WORK ITEM.
Show each line of the data below in which "down" occurs.

[Excerpts from a dataset]
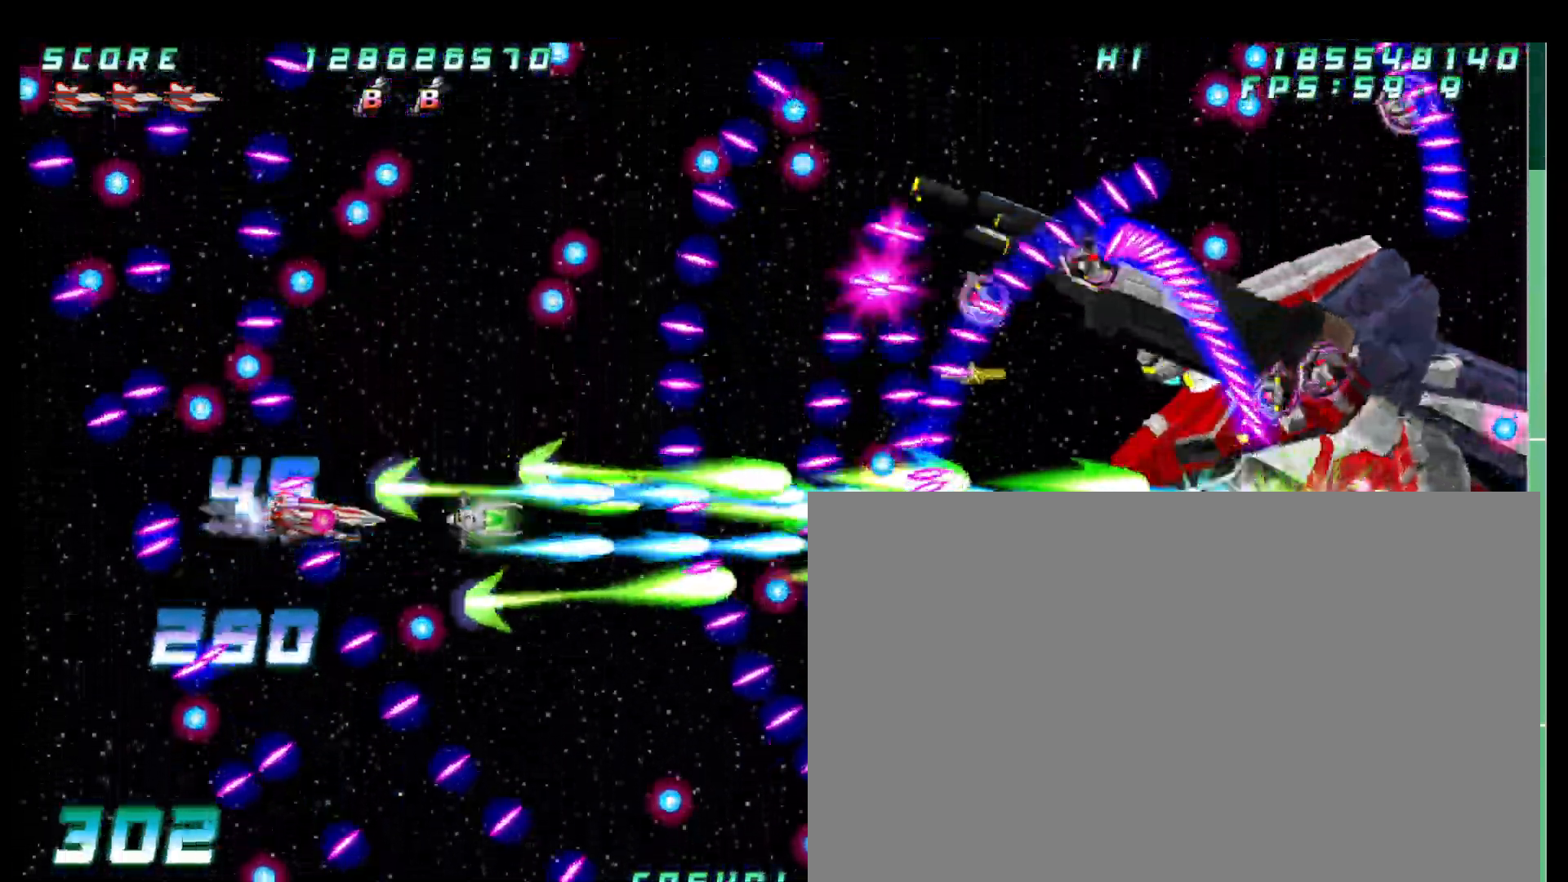
{"buttons": [], "left_stick": "center"}
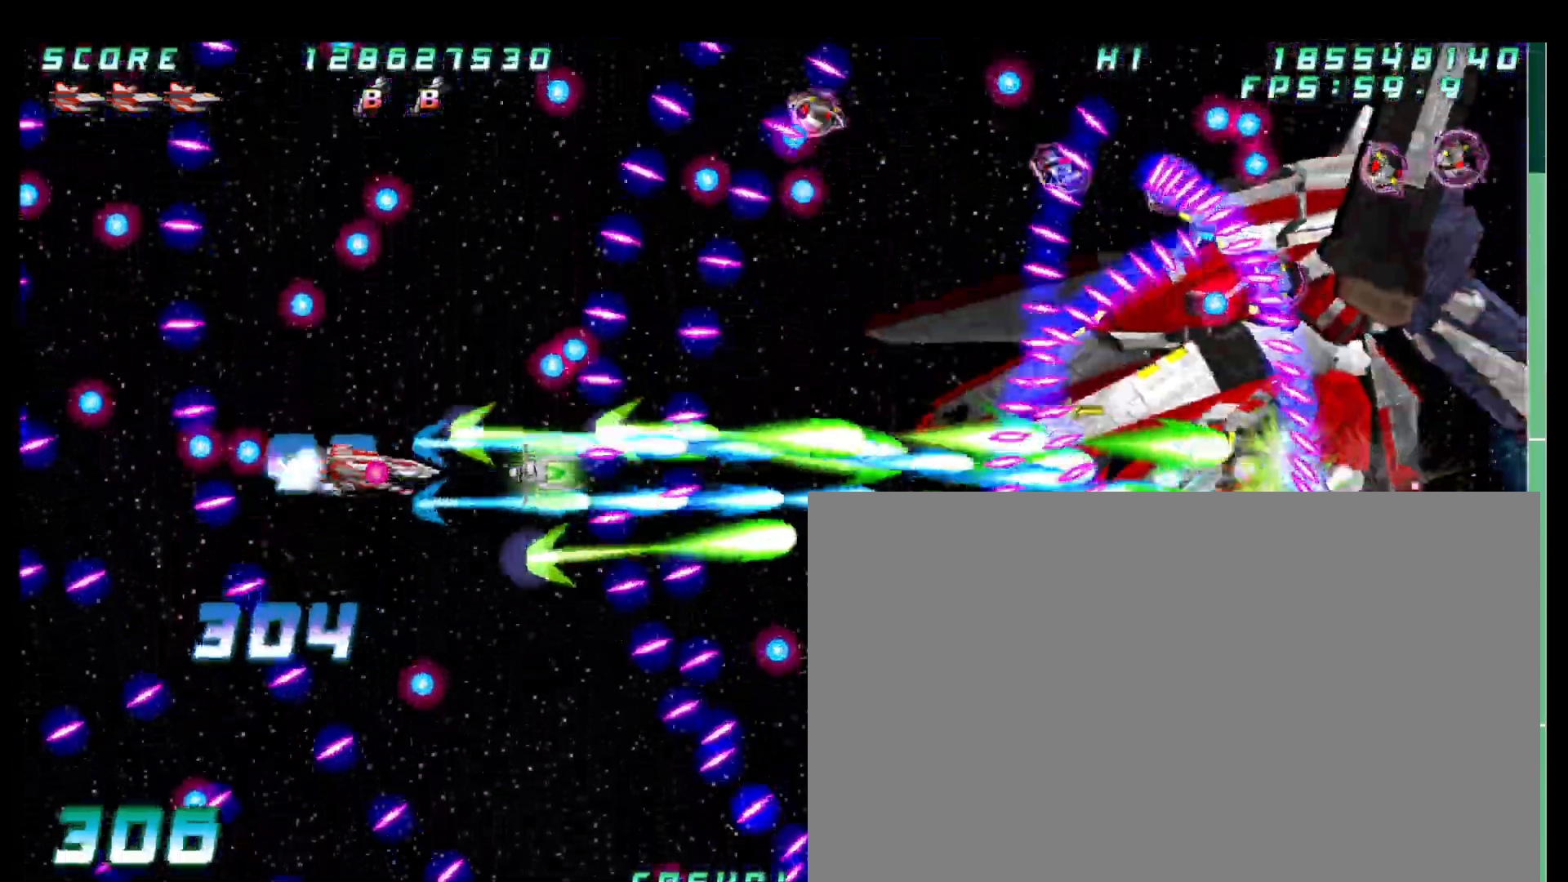
{"buttons": [], "left_stick": "down", "button_events": []}
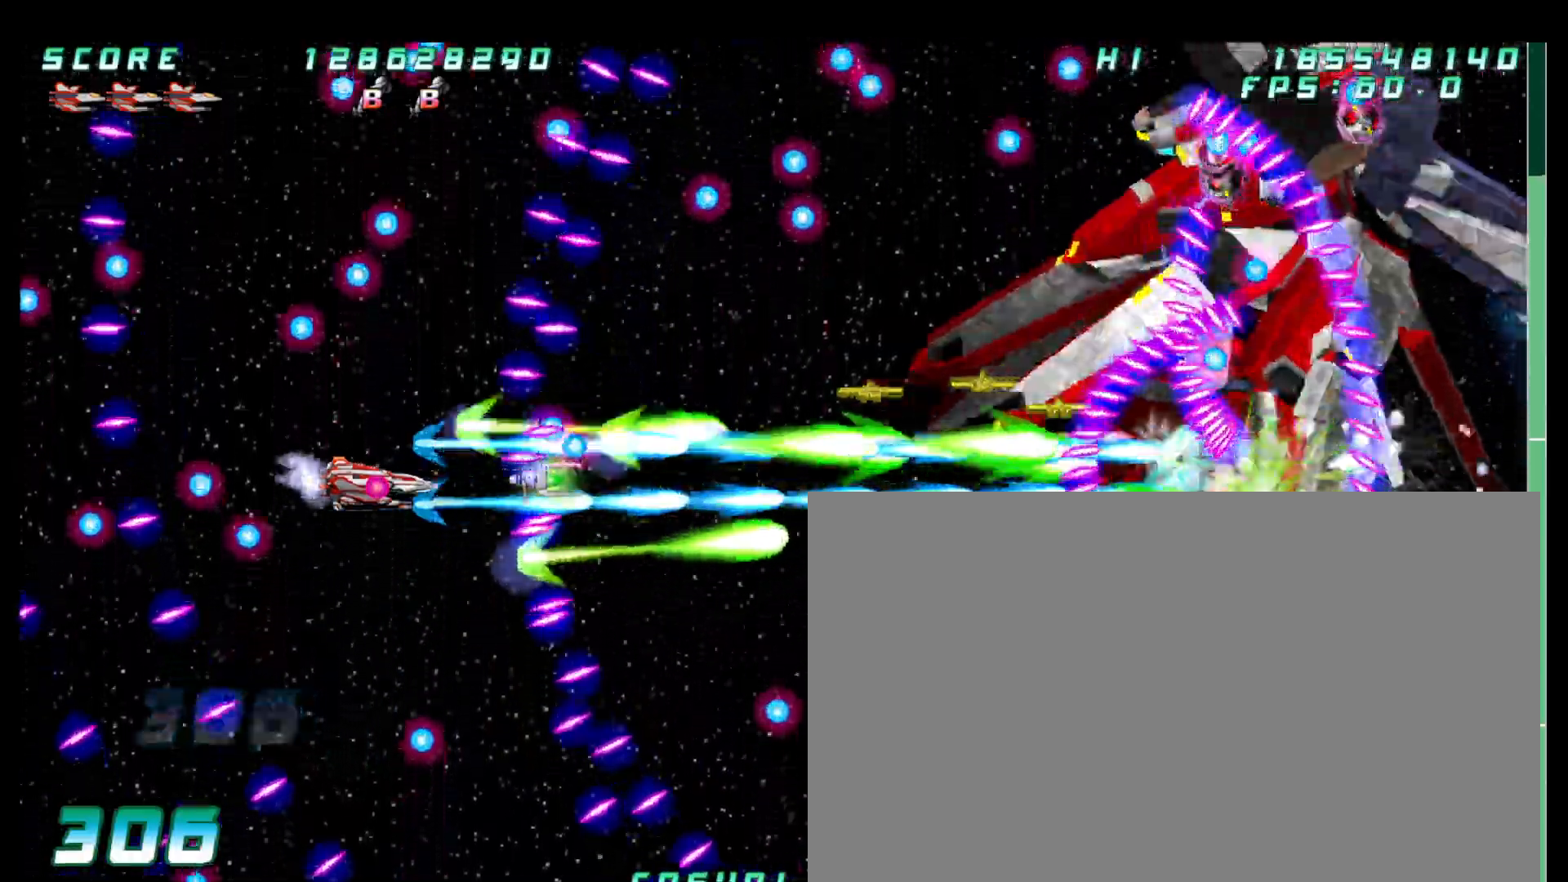
{"buttons": [], "left_stick": "center", "button_events": []}
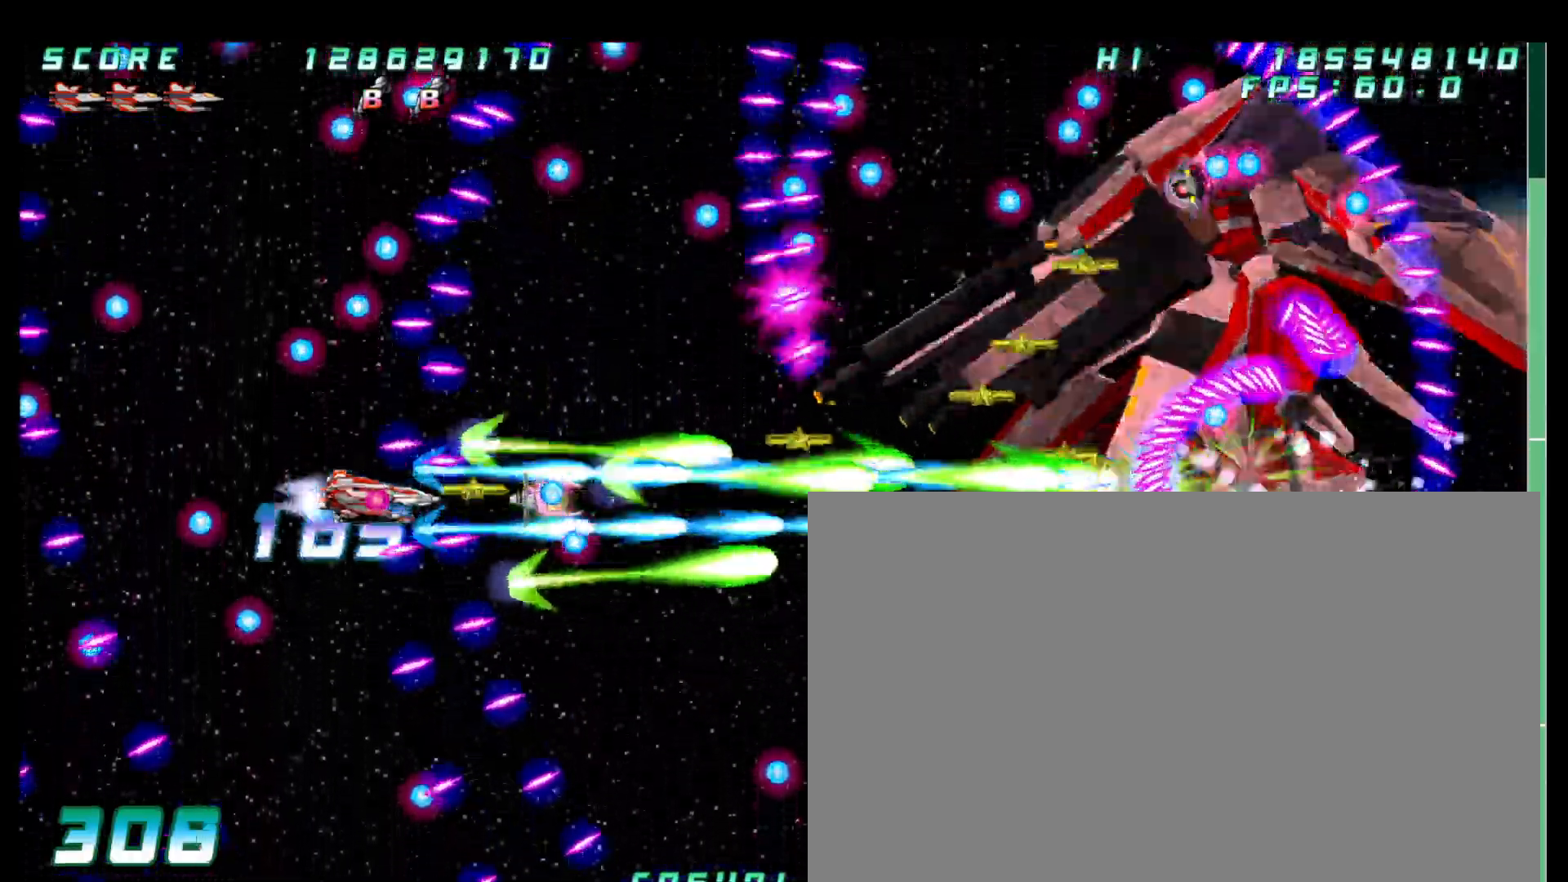
{"buttons": [], "left_stick": "center"}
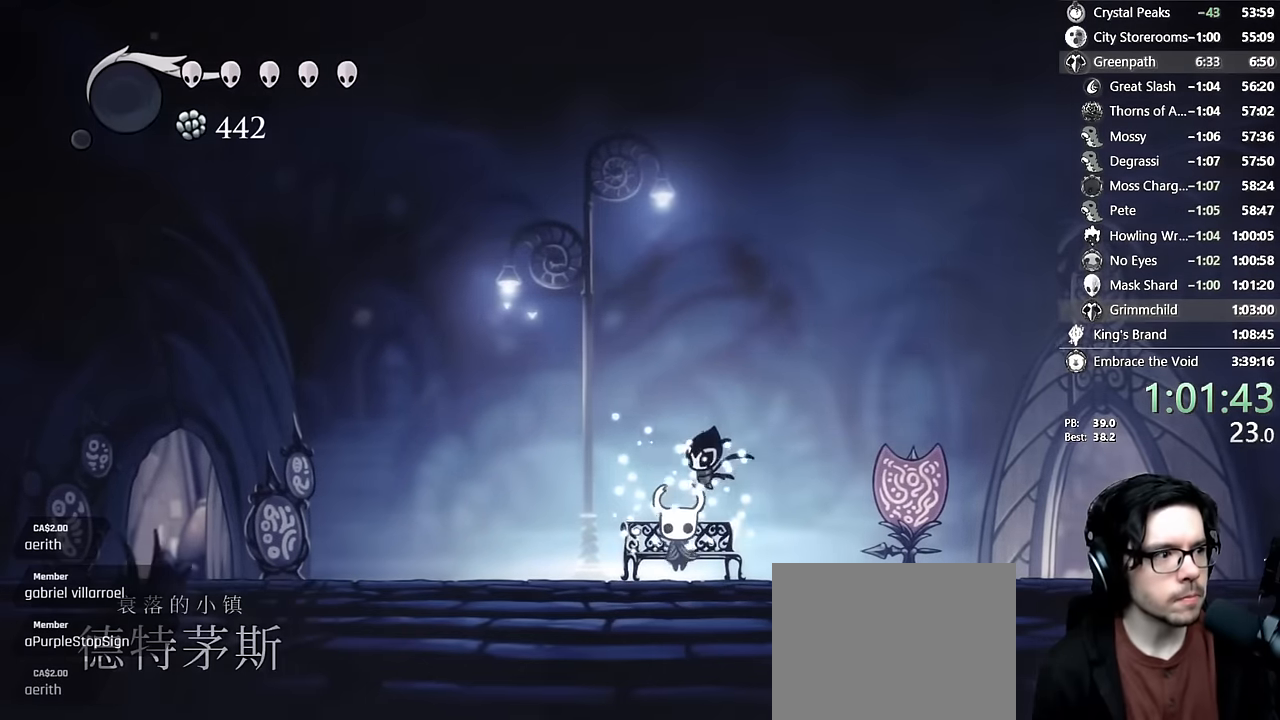
Gameplay with a controller (Xbox layout); each line is a JSON object with the inputs held at the frame after it. "events" lists button and stick changes between this image and that frame as [ms after this image, input, new state], when the widget could be followed in between. Not read: L3 R3.
{"buttons": ["L2", "DPAD_LEFT"], "left_stick": "center", "right_stick": "center", "events": [[50, "A", "up"], [100, "A", "down"], [116, "DPAD_LEFT", "up"], [200, "DPAD_LEFT", "down"], [216, "A", "up"], [366, "L2", "down"]]}
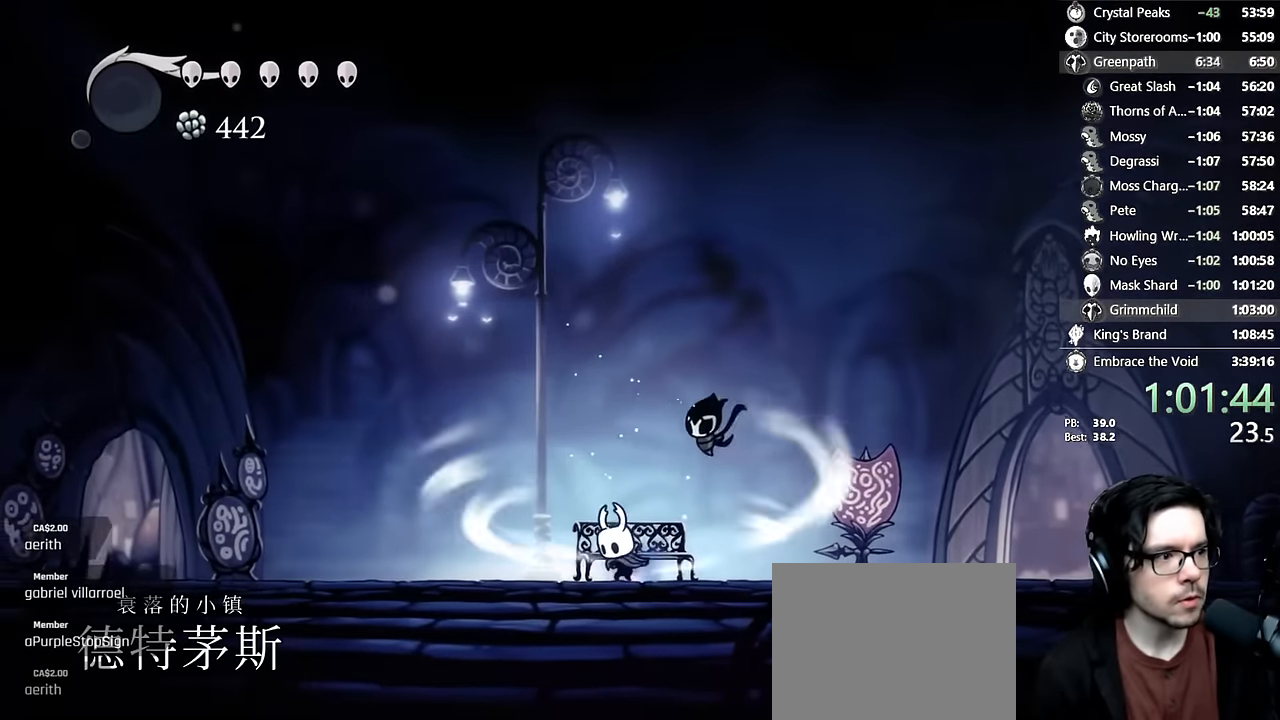
{"buttons": ["L2", "DPAD_LEFT"], "left_stick": "center", "right_stick": "center", "events": []}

ANSWER FOR THIS EXERCISE.
{"buttons": [], "left_stick": "down", "button_events": []}
{"buttons": ["L2", "DPAD_LEFT"], "left_stick": "center", "right_stick": "center", "events": [[50, "A", "up"], [100, "A", "down"], [116, "DPAD_LEFT", "up"], [200, "DPAD_LEFT", "down"], [216, "A", "up"], [366, "L2", "down"]]}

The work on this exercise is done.